Prof. Aşık, kimyasal atıklarla kirlenen Nilüfer Çayı suyunun tarımda kullanılmasının neden olduğu tehlikeyi de şöyle özetliyor:
“Son zamanlarda sağlıklı topraklar, sağlıklı gıdalar çok büyük önem taşıyor. Nilüfer Çayı’nın bu kirli durumuyla, sulamada kullanıldığı takdirde, sulanan topraklarda yetiştirilen ürünlerin de ne kadar sağlıklı ve kaliteli olacağıyla ilgili de tereddütlerimiz var. ‘Sağlıklı gıdalar sağlıklı topraklarda yetişir’ diye bir slogan var. Bu bölge, tarım ürünlerini yurt dışına yoğun olarak satan bir bölge. Dolayısıyla Nilüfer Çayı bu şekilde akmaya devam ederse, ekonomi açısından da üretici açısından da sıkıntının ortaya çıkacağı bir gerçektir. Buna karşı da tedbir almamız gerekiyor...”
Peki, tedbir nasıl alınacak, Nilüfer nasıl temizlenecek?
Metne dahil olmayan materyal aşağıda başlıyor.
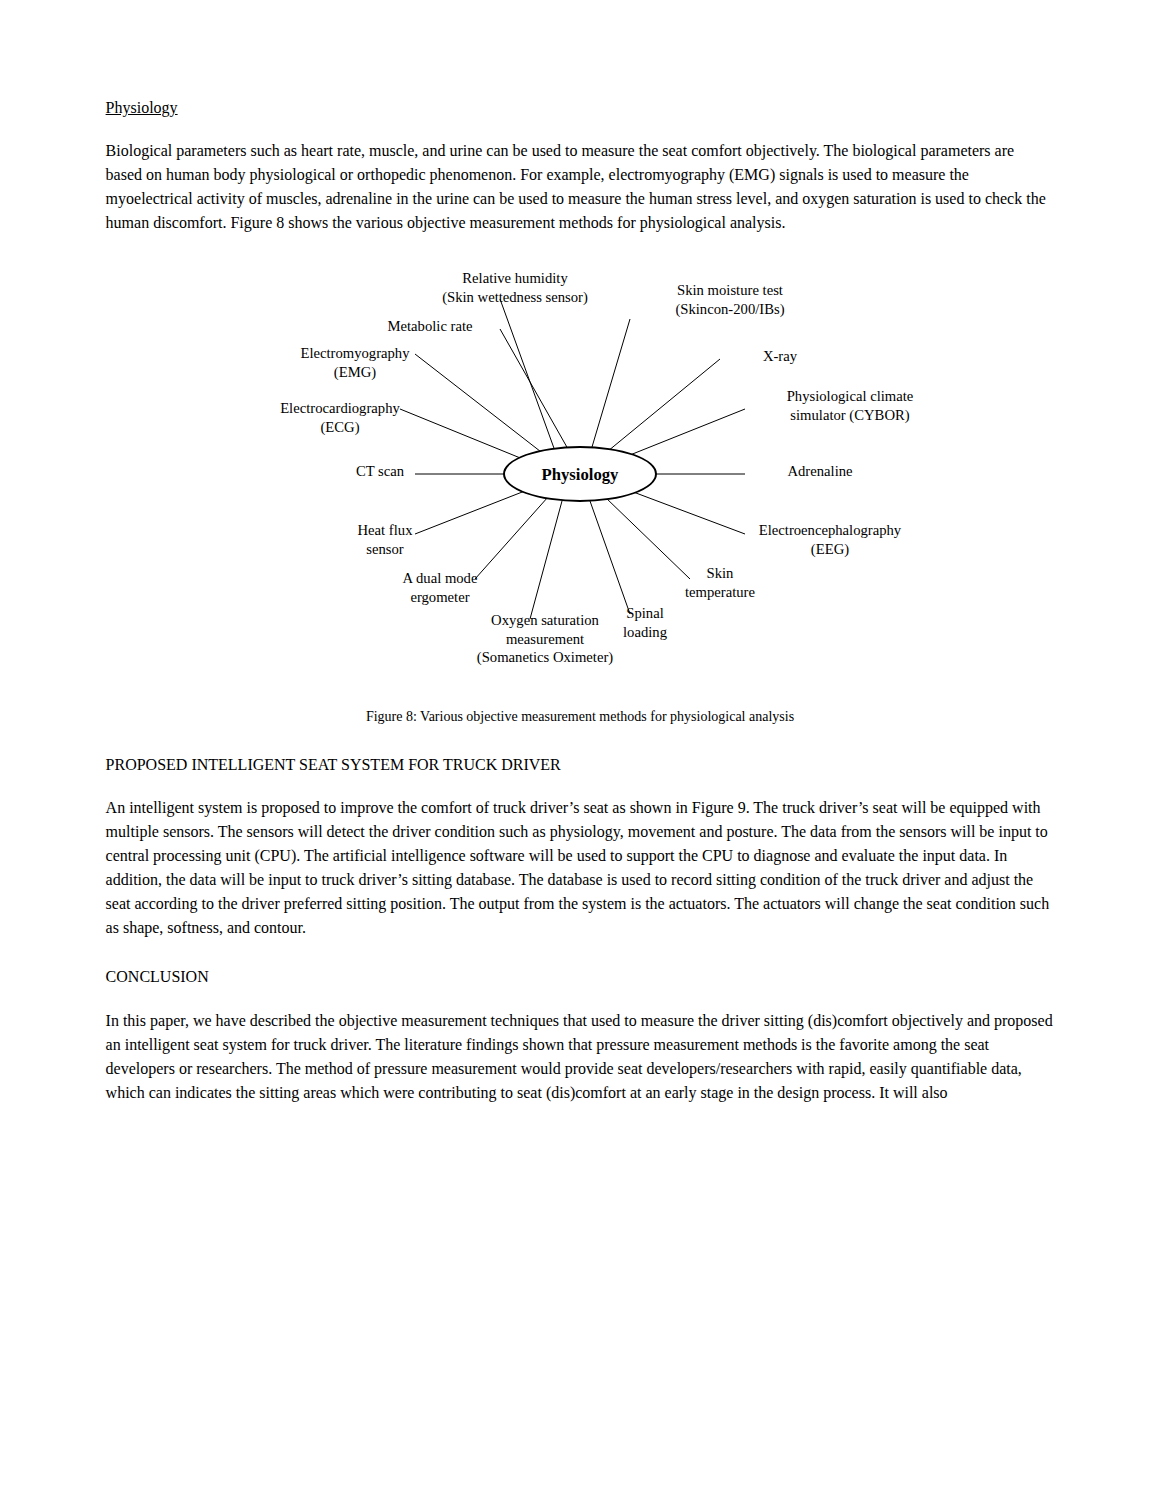Physiology
Biological parameters such as heart rate, muscle, and urine can be used to measure the seat comfort objectively. The biological parameters are based on human body physiological or orthopedic phenomenon. For example, electromyography (EMG) signals is used to measure the myoelectrical activity of muscles, adrenaline in the urine can be used to measure the human stress level, and oxygen saturation is used to check the human discomfort. Figure 8 shows the various objective measurement methods for physiological analysis.
Physiology
Relative humidity
(Skin wettedness sensor)
Skin moisture test
(Skincon-200/IBs)
Metabolic rate
Electromyography
(EMG)
X-ray
Physiological climate
simulator (CYBOR)
Electrocardiography
(ECG)
CT scan
Adrenaline
Heat flux
sensor
Electroencephalography
(EEG)
A dual mode
ergometer
Skin
temperature
Oxygen saturation
measurement
(Somanetics Oximeter)
Spinal
loading
Figure 8: Various objective measurement methods for physiological analysis
PROPOSED INTELLIGENT SEAT SYSTEM FOR TRUCK DRIVER
An intelligent system is proposed to improve the comfort of truck driver’s seat as shown in Figure 9. The truck driver’s seat will be equipped with multiple sensors. The sensors will detect the driver condition such as physiology, movement and posture. The data from the sensors will be input to central processing unit (CPU). The artificial intelligence software will be used to support the CPU to diagnose and evaluate the input data. In addition, the data will be input to truck driver’s sitting database. The database is used to record sitting condition of the truck driver and adjust the seat according to the driver preferred sitting position. The output from the system is the actuators. The actuators will change the seat condition such as shape, softness, and contour.
CONCLUSION
In this paper, we have described the objective measurement techniques that used to measure the driver sitting (dis)comfort objectively and proposed an intelligent seat system for truck driver. The literature findings shown that pressure measurement methods is the favorite among the seat developers or researchers. The method of pressure measurement would provide seat developers/researchers with rapid, easily quantifiable data, which can indicates the sitting areas which were contributing to seat (dis)comfort at an early stage in the design process. It will also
Bu kolayca çözülebilecek bir sorun değil. Bursa Büyükşehir Belediye Başkanlığı, Çevre, Şehircilik ve İklim Değişikliği Bakanlığı ve DSİ başta
olmak üzere ilgili tüm kurumların ortak bir eylem planı oluşturmaları ve zaman yitirmeden,
can çekişen Nilüfer’i hayata döndürmeleri gerekiyor.